ABSTRACT Since the discovery of mutations in the gene encoding Cu/Zn superoxide dismutase (SOD1) ten years ago, testing for SOD1 gene mutations has become a part of the investigation of patients with suspected motor neuron disease. We searched for novel SOD1 mutations and for clinical characteristics of patients with these mutations.
Analysis was made of patient files at the Neurogenetic DNA Diagnostic Laboratory at Massachusetts General Hospital. We also scrutinized available medical records and examined patients with the different SOD1 mutations.
One hundred and forty eight (148) of 2045 amyotrophic lateral sclerosis (ALS) patients carried a disease-associated mutation in the SOD1 gene. The most prevalent was the A4V missense mutation, found in 41% of those patients. Sixteen novel exonic mutations (L8V, F20C, Q22L, H48R, T54R, S591, V87A, T88deltaTAD, A89T, V97M, S105deltaSL, V118L, D124G, G141X, G147R, 11515) were found, bringing the total number of SOD1 gene mutations in ALS to 105.
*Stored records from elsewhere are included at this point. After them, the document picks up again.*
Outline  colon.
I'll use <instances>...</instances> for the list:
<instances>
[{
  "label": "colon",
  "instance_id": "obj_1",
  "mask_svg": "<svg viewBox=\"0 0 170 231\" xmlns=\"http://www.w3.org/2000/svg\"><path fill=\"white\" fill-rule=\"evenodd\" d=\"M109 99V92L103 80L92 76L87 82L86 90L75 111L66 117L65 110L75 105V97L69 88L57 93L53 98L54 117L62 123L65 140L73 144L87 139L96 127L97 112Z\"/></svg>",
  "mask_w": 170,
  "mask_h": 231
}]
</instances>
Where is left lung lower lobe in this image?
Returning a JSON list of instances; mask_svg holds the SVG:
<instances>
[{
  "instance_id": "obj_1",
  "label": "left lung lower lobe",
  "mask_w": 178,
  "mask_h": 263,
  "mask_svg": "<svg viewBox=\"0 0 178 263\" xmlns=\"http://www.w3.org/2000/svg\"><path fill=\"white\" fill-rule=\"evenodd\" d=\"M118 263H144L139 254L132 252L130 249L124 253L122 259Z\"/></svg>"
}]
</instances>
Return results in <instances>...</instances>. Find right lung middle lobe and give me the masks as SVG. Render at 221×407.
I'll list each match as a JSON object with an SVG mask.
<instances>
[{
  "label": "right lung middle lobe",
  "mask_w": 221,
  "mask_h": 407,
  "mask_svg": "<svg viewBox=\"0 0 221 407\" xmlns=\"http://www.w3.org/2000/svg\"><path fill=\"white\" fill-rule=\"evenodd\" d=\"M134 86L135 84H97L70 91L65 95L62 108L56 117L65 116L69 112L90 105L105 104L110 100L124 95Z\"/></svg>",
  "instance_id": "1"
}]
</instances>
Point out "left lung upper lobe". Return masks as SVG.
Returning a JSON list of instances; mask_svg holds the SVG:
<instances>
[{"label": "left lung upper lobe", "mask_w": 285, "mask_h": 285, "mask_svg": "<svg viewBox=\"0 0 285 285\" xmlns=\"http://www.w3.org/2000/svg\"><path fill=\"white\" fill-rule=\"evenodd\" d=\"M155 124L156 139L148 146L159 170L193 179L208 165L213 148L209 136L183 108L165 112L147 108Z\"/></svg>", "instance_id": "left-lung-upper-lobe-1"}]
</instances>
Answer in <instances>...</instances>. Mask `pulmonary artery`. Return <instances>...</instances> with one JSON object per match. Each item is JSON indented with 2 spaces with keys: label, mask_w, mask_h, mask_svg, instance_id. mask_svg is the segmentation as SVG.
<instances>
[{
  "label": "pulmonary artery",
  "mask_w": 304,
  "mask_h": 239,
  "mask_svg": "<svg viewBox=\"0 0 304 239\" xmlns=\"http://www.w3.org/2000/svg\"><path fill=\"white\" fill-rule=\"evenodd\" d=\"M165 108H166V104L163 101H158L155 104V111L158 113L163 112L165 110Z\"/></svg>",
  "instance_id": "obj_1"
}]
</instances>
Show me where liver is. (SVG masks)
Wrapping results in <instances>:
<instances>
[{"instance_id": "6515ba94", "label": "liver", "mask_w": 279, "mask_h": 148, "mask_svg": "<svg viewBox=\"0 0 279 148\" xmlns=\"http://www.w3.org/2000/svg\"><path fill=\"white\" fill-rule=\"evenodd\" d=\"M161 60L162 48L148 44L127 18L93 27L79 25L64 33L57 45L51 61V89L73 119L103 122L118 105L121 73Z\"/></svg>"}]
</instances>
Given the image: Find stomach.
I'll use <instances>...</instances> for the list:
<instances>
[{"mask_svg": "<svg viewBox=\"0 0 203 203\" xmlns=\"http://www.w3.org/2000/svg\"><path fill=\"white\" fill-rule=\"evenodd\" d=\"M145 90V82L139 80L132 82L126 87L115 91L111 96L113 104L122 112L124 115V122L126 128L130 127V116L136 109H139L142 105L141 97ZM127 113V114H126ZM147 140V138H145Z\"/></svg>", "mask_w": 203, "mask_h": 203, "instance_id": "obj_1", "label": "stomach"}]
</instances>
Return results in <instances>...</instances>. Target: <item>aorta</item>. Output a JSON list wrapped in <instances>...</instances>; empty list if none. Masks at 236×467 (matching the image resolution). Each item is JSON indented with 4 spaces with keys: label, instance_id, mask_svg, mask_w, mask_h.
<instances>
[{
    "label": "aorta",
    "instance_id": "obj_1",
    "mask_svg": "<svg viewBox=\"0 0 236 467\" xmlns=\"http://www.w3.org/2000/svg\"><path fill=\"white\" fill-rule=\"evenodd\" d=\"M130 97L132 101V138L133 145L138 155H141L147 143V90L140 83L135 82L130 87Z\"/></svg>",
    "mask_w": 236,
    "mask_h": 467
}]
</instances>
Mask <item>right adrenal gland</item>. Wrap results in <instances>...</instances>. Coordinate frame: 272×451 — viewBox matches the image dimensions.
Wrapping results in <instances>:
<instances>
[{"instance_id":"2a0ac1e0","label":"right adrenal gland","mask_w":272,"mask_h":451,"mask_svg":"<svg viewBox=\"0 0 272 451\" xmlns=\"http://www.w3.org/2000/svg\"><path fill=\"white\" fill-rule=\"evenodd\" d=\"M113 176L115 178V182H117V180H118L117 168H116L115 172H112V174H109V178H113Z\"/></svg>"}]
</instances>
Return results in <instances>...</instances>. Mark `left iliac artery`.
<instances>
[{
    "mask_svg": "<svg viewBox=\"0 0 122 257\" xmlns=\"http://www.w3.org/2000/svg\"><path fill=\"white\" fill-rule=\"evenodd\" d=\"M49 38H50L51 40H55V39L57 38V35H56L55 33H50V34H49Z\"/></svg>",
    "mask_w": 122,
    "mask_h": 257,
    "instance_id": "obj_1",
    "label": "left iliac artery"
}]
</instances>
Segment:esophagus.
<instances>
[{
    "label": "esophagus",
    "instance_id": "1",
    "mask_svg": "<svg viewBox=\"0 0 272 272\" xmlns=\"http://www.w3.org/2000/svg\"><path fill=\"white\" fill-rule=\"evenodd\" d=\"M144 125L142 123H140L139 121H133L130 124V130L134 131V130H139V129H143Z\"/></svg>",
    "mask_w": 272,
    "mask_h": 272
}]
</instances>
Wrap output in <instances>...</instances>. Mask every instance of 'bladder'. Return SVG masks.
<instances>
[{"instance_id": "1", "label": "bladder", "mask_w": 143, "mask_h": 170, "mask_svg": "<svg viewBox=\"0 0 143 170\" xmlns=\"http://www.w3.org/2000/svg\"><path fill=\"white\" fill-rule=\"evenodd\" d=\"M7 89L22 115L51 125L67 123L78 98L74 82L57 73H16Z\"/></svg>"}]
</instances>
Mutations in the SOD1 gene are found both in sporadic and familial ALS cases without any definite predilection for any part of the gene. A common structural denominator for the 16 novel mutations or previously reported mutations is not obvious. Similarly, the nature of the putative acquired toxic function of mutant SOD1 remains unresolved. We conclude that patients with SOD1 mutations may infrequently show symptoms and signs unrelated to the motor systems, sometimes obscuring the diagnosis of ALS.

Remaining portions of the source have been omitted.